== WHAT YOU NEED TO DO ==
1. In the forum thread about stock digitized logos, which logo does John Wilson say is the main one he needs?
2. From the forum thread about stock digitized logos, extract the passage starting with "## stitcherlady (Jan" and going on through "Hope this helps!".

== EXCERPT TO READ ==
* * *

# Stock digitized logos like Brandsoftheworld.com



## thutch15 (Sep 8, 2008)

Is there any place to get company logos that are already digitized...even if I have to buy them? I have a job to do for the Anytime Fitness company and I would rather not have to digitize their logo since I know it has already been done. Thanks


----------



## John Wilson (Jul 28, 2007)

This is also something i'd like to know as I've been asked to do several different brands logos


----------



## Suemaroo (Jun 25, 2009)

Hi,

I have quite a bit logos. What do you need


----------



## John Wilson (Jul 28, 2007)

I need Relentless logo... thats the main one I need 

Cheers


----------



## thutch15 (Sep 8, 2008)

I need Anytime Fitness.


----------



## MotoskinGraphix (Apr 28, 2006)

If you are doing a job for a company would they not be the best resource for their vector logo.


----------



## stitcherlady (Jan 20, 2009)

There are a few places, there is a link on ...::: WELCOME ::...,
and also on Fast Embroidery Digitizing Tapes Services Home Page
Hope this helps!


----------



## thutch15 (Sep 8, 2008)

* * *

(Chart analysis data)
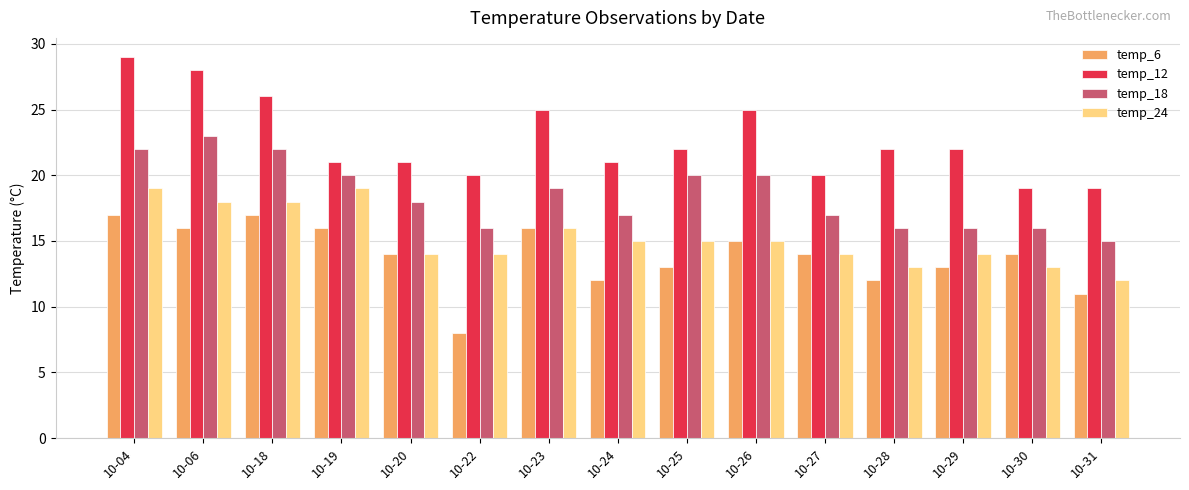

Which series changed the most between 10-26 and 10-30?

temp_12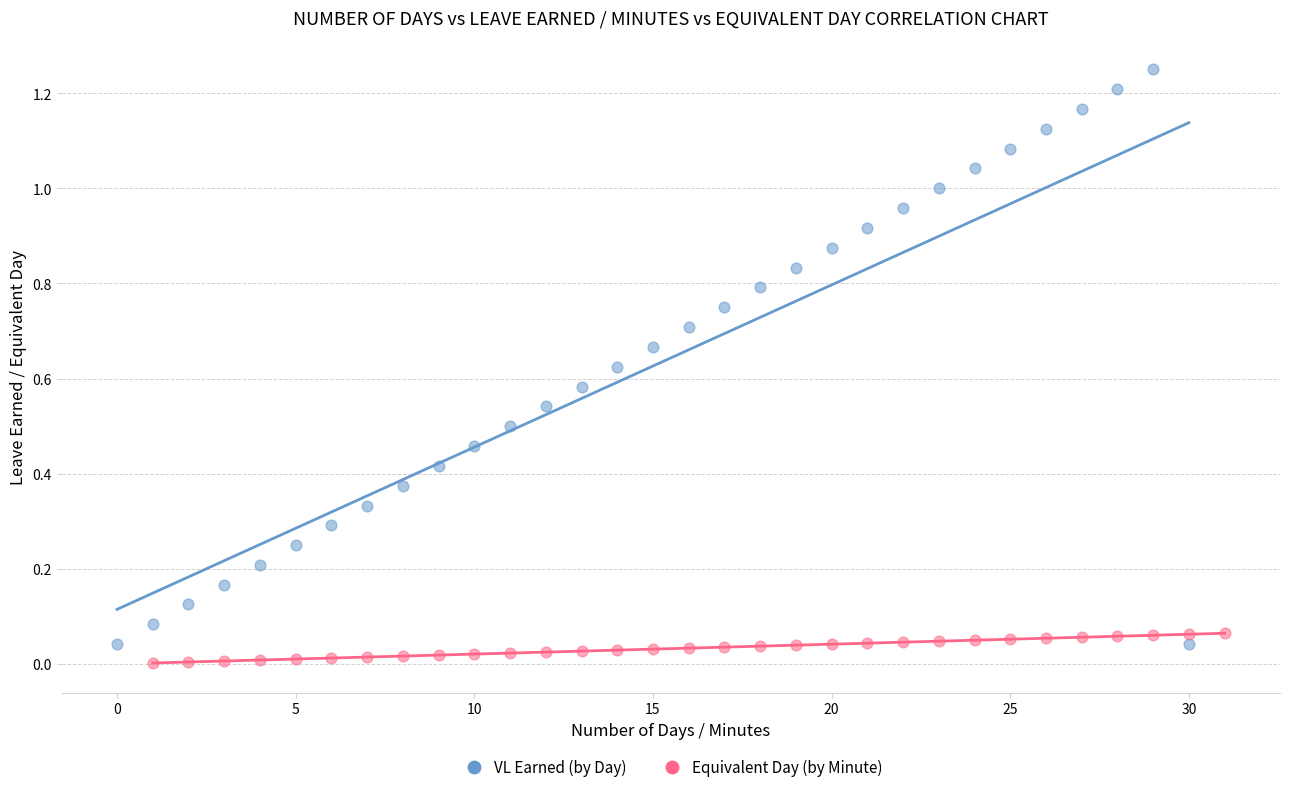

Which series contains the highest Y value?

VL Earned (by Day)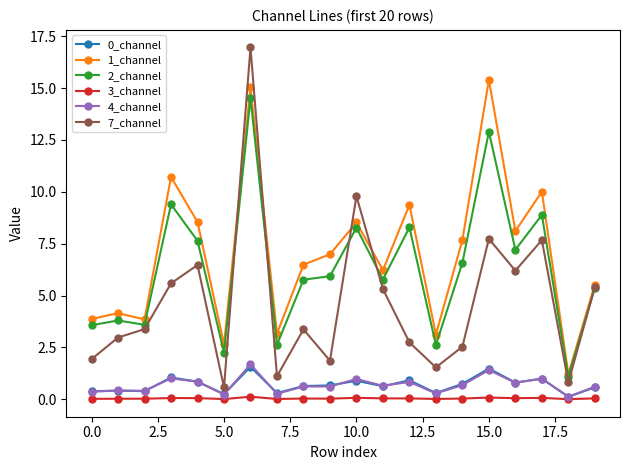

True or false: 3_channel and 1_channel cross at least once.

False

* * *

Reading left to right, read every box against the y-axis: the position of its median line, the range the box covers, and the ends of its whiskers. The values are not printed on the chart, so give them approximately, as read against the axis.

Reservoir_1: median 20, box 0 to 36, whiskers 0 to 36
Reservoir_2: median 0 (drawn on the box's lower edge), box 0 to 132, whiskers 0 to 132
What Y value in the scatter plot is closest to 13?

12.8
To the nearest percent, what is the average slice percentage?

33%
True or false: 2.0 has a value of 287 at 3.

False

* * *

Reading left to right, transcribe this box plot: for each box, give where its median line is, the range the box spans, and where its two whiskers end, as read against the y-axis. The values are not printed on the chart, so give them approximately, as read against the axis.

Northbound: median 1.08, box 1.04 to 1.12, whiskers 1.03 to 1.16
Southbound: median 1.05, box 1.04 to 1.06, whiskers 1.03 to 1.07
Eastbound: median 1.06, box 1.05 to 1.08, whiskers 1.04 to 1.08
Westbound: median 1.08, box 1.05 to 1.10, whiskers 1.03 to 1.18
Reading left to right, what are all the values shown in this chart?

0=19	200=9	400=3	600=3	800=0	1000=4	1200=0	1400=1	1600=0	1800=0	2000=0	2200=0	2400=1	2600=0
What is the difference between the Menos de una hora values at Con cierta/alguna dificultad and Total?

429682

* * *

== RESPONSE LIST ==
1. The Relentless logo.

2.
## stitcherlady (Jan 20, 2009)

There are a few places, there is a link on ...::: WELCOME ::...,
and also on Fast Embroidery Digitizing Tapes Services Home Page
Hope this helps!